Iglesia de San Leucio: la centinela de piedra entre dos valles
Encaramada en el punto más alto de la ciudad, a unos 700 metros de altitud, la iglesia de San Leucio es una centinela de piedra que desde hace siglos vela sobre los valles del Sacco y del Liri. Su posición está protegida por una imponente cerca de muros megalíticos, cuyos bloques irregulares y sin tallar cuentan una historia aún más antigua, cuyas raíces se remontan a la época prerromana.
Un encanto atemporal
El edificio, de sugestivo estilo románico, presenta una fachada sencilla y austera, construida en piedra viva. En el interior, la única nave con el techo de madera a dos aguas crea una atmósfera íntima y recogida.

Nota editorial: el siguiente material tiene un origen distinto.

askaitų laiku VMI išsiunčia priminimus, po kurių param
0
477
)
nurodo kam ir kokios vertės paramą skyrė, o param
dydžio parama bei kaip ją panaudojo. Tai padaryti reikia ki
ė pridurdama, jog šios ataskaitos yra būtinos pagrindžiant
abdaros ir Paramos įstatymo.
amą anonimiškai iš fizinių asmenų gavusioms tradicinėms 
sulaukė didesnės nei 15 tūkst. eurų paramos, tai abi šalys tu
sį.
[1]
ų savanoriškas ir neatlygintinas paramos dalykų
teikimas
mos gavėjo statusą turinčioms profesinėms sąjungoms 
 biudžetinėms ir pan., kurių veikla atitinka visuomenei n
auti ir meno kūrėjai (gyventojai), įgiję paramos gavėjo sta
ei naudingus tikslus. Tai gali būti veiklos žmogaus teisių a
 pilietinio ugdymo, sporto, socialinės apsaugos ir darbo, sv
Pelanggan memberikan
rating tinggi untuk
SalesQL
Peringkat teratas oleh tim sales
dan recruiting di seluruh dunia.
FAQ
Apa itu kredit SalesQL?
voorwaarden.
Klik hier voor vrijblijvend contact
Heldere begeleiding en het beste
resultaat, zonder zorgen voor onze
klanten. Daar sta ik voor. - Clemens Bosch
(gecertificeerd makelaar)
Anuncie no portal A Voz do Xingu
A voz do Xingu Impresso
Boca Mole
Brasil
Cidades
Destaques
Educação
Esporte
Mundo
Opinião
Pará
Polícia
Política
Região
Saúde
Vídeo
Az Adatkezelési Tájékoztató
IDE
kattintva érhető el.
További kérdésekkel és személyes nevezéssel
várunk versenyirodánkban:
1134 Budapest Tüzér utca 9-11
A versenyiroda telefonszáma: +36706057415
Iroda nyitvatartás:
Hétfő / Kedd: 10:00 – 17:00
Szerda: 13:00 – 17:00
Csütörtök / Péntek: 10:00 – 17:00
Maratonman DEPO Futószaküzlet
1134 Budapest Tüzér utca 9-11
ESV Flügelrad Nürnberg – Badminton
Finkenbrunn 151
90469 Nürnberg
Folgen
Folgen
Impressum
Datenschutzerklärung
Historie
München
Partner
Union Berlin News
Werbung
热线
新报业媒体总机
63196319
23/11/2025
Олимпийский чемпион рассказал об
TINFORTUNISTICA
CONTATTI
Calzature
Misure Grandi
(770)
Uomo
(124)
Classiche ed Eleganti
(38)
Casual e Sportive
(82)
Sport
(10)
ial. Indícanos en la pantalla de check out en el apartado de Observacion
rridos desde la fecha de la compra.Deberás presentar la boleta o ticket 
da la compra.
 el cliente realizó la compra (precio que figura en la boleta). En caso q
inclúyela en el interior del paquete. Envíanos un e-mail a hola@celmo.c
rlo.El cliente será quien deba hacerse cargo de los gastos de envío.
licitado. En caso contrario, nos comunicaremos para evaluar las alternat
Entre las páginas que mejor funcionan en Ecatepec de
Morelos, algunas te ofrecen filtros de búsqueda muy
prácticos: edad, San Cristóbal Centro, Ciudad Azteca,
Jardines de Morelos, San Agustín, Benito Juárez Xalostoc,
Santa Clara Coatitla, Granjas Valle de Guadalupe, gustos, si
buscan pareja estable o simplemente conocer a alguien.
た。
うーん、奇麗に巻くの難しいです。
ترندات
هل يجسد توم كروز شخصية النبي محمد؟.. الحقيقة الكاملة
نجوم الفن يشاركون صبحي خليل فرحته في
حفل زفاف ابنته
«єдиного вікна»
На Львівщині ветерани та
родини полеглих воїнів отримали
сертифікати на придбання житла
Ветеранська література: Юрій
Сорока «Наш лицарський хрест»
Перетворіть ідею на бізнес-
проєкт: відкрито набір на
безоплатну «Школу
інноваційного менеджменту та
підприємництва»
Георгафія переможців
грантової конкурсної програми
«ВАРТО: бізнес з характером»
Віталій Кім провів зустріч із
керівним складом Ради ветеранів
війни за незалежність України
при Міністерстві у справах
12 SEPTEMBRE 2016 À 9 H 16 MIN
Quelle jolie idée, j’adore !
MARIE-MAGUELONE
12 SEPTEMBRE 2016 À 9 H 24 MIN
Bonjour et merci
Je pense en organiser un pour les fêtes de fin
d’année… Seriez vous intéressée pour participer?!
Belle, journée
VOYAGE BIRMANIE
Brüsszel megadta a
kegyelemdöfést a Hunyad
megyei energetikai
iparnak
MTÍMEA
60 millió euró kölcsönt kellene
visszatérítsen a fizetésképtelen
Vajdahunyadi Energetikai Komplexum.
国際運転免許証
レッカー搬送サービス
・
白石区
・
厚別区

Aunque una lápida atestigua su consagración en 1079, sus características constructivas sugieren un origen mucho más remoto, que quizás se remonta incluso al siglo IV.
Detalles que cuentan la historia
Pese a su sencillez, la iglesia conserva detalles que dan testimonio de su evolución. En el ábside destaca un crucifijo pintado en 1603, mientras que las dos capillas laterales, añadidas en épocas posteriores, están dedicadas a la Virgen de los Dolores y a Santa María Salomé, enriqueciendo el recorrido de fe en el interior de esta joya arquitectónica.